Spatial Data Simulation with the Multivariate Normal Distribution

Author

Trevor Caughlin

Published

November 4, 2027

1 Overview

This tutorial shows how to simulate spatially structured data using ideas from the multivariate normal (MVN) distribution. We will:

  1. simulate correlated multivariate data with MASS::mvrnorm()
  2. create a spatial grid with spatial packages: terra and sf
  3. simulate a spatially autocorrelated landscape
  4. sample points from that landscape
  5. generate additional covariates for later modeling

The key conceptual link is that a spatial surface can be treated as a multivariate random vector, where each cell in the landscape is one element of the vector.

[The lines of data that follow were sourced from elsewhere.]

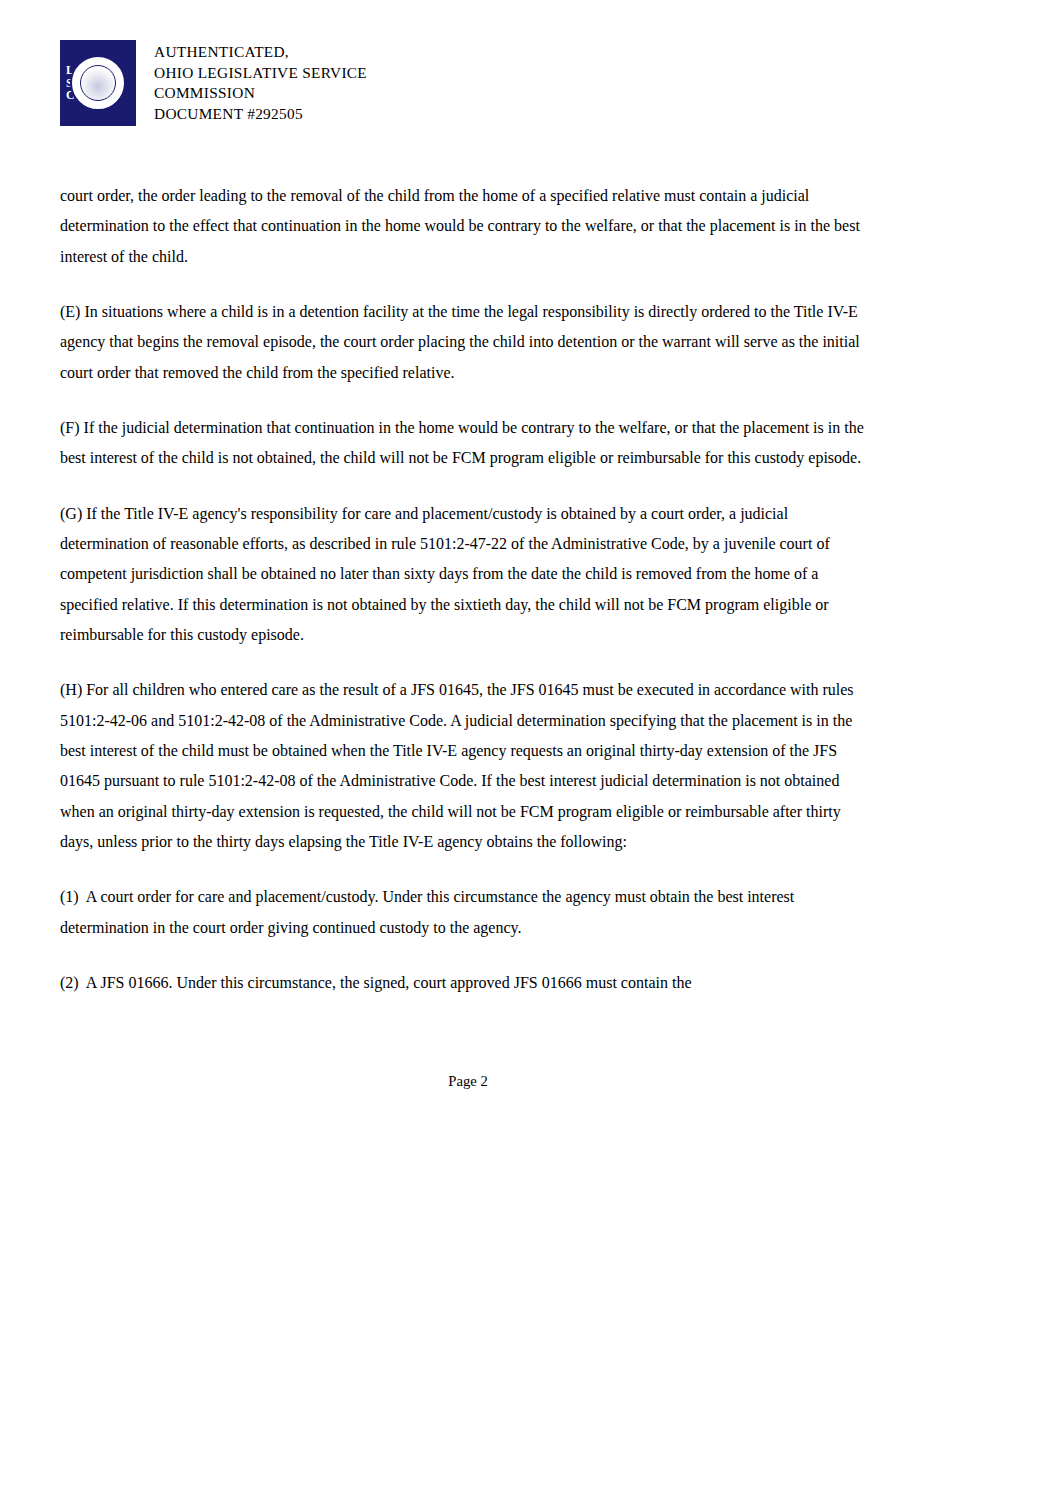L
S
C
AUTHENTICATED,
OHIO LEGISLATIVE SERVICE
COMMISSION
DOCUMENT #292505
court order, the order leading to the removal of the child from the home of a specified relative must contain a judicial determination to the effect that continuation in the home would be contrary to the welfare, or that the placement is in the best interest of the child.
(E) In situations where a child is in a detention facility at the time the legal responsibility is directly ordered to the Title IV-E agency that begins the removal episode, the court order placing the child into detention or the warrant will serve as the initial court order that removed the child from the specified relative.
(F) If the judicial determination that continuation in the home would be contrary to the welfare, or that the placement is in the best interest of the child is not obtained, the child will not be FCM program eligible or reimbursable for this custody episode.
(G) If the Title IV-E agency's responsibility for care and placement/custody is obtained by a court order, a judicial determination of reasonable efforts, as described in rule 5101:2-47-22 of the Administrative Code, by a juvenile court of competent jurisdiction shall be obtained no later than sixty days from the date the child is removed from the home of a specified relative. If this determination is not obtained by the sixtieth day, the child will not be FCM program eligible or reimbursable for this custody episode.
(H) For all children who entered care as the result of a JFS 01645, the JFS 01645 must be executed in accordance with rules 5101:2-42-06 and 5101:2-42-08 of the Administrative Code. A judicial determination specifying that the placement is in the best interest of the child must be obtained when the Title IV-E agency requests an original thirty-day extension of the JFS 01645 pursuant to rule 5101:2-42-08 of the Administrative Code. If the best interest judicial determination is not obtained when an original thirty-day extension is requested, the child will not be FCM program eligible or reimbursable after thirty days, unless prior to the thirty days elapsing the Title IV-E agency obtains the following:
(1) A court order for care and placement/custody. Under this circumstance the agency must obtain the best interest determination in the court order giving continued custody to the agency.
(2) A JFS 01666. Under this circumstance, the signed, court approved JFS 01666 must contain the
Page 2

The covariance matrix then controls how strongly values at different locations co-vary.

2 Packages

library(MASS)
library(terra)
library(sf)

3 The multivariate normal distribution

A multivariate normal distribution is defined by a mean vector, \(\boldsymbol{\mu}\), and a variance-covariance matrix, \(\boldsymbol{\Sigma}\):

\[ \mathbf{Y} \sim \mathcal{N}(\boldsymbol{\mu}, \boldsymbol{\Sigma}) \]

For a 3-variable example,

\[ \boldsymbol{\mu} = \begin{bmatrix} \mu_1 \\ \mu_2 \\ \mu_3 \end{bmatrix}, \qquad \boldsymbol{\Sigma} = \begin{bmatrix} \sigma_1^2 & \sigma_{12} & \sigma_{13} \\ \sigma_{12} & \sigma_2^2 & \sigma_{23} \\ \sigma_{13} & \sigma_{23} & \sigma_3^2 \end{bmatrix} \]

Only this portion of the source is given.